◆ **JOB**: Only the lines from the first line of the records through the line containing "Document page, 1200x1575 pixels." belong in the answer. Copy them exactly.

*** EXCERPTED DATA ***

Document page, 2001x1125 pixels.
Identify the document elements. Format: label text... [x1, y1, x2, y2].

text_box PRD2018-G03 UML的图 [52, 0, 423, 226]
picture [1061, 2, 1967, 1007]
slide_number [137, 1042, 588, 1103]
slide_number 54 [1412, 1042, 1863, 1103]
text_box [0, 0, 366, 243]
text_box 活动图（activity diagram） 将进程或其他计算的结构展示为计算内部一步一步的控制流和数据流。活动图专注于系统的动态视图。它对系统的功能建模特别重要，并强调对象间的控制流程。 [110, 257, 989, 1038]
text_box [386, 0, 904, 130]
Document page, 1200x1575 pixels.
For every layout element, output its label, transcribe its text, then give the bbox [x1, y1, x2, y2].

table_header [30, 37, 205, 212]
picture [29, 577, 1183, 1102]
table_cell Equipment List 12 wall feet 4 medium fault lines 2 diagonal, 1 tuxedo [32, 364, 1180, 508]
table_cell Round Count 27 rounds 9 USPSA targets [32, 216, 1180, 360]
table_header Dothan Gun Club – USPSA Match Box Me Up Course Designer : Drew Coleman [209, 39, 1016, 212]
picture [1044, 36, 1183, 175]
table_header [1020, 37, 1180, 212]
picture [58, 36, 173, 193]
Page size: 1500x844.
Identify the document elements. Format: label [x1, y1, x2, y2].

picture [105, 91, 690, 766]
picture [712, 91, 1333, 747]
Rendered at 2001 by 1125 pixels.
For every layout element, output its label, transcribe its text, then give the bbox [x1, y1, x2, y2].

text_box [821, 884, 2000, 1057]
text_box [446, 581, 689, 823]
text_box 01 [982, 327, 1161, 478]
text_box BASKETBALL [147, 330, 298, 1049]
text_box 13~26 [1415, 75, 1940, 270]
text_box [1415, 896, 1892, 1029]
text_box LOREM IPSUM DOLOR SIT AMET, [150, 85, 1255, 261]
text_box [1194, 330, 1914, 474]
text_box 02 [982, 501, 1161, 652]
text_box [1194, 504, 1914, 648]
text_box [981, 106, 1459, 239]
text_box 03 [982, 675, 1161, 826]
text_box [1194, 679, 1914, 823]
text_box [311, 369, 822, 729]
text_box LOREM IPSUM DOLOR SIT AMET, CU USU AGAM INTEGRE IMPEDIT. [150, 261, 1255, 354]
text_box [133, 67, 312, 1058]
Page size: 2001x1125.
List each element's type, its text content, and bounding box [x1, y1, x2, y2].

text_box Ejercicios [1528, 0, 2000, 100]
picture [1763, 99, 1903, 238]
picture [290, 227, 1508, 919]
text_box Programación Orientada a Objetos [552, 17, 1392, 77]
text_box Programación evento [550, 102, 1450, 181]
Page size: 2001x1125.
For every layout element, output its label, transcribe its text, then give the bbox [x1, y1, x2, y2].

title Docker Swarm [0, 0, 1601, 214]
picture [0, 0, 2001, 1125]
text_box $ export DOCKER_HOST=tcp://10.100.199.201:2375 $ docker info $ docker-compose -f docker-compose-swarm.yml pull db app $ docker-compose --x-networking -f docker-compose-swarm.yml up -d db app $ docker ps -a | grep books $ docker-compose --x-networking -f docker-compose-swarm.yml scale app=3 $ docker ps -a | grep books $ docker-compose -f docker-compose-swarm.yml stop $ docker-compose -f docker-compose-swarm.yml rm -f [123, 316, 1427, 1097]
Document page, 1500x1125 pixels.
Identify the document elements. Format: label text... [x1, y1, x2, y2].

*** End of EXCERPTED DATA ***

◆ **ANSWER SECTION**:
Document page, 2001x1125 pixels.
Identify the document elements. Format: label text... [x1, y1, x2, y2].

text_box PRD2018-G03 UML的图 [52, 0, 423, 226]
picture [1061, 2, 1967, 1007]
slide_number [137, 1042, 588, 1103]
slide_number 54 [1412, 1042, 1863, 1103]
text_box [0, 0, 366, 243]
text_box 活动图（activity diagram） 将进程或其他计算的结构展示为计算内部一步一步的控制流和数据流。活动图专注于系统的动态视图。它对系统的功能建模特别重要，并强调对象间的控制流程。 [110, 257, 989, 1038]
text_box [386, 0, 904, 130]
Document page, 1200x1575 pixels.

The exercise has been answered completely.